PAGE EXCERPT →
◇ ◇ ◇

The 2020 Corruption Perceptions Index was released by Transparency International. It covers 180 countries and territories based on “perceived levels of public sector corruption,” pulled from 13 expert assessments and polls of business executives. The United States tumbled to its worst score since 2012. The scale used runs from 1 to 100. The lower the score is, the higher the perception of public corruption is.
In the new study, the United States ranks 25th among all nations with a score of 67. The two nations with the best scores are New Zealand and Denmark with scores of 88. Gary Kalman, Director of the U.S. Office of Transparency International, commented:
Attacks by the previous administration on a landmark anti-bribery law, on whistleblowers with evidence of fraud and corruption in the government, on oversight of pandemic relief funding, and on the nation’s electoral process were all likely factors impacting assessments of corruption in the United States.
Executives at Transparency International believe that actions by the new administration could move the score back in the right direction.
Delia Ferreira Rubio, Chair of Transparency International, said the pandemic has thrown new light onto the corruption problem worldwide: “COVID-19 is not just a health and economic crisis. It is a corruption crisis. And one that we are currently failing to manage.” He believes nations with high corruption have been less able to fight the disease because of flaws in government systems brought on by systemic problems.

◇ ◇ ◇

PROVIDED MATERIAL →
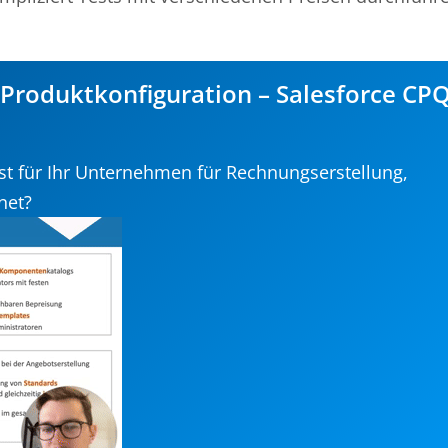
 Produktkonfiguration – Salesforce CPQ
ist für Ihr Unternehmen für Rechnungserstellung,
net?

◇ ◇ ◇

WORK REQUEST 1 → List every target of the previous administration's attacks that the corruption index article names.
WORK REQUEST 2 → In the corruption index article, rewrite everything from "Executives at Transparency" down to "by systemic problems.", substituting "health emergency" for "pandemic".

PROBLEM SOLUTION 1 →
- a landmark anti-bribery law
- whistleblowers with evidence of fraud and corruption in the government
- oversight of pandemic relief funding
- the nation's electoral process

PROBLEM SOLUTION 2 →
Executives at Transparency International believe that actions by the new administration could move the score back in the right direction.
Delia Ferreira Rubio, Chair of Transparency International, said the health emergency has thrown new light onto the corruption problem worldwide: “COVID-19 is not just a health and economic crisis. It is a corruption crisis. And one that we are currently failing to manage.” He believes nations with high corruption have been less able to fight the disease because of flaws in government systems brought on by systemic problems.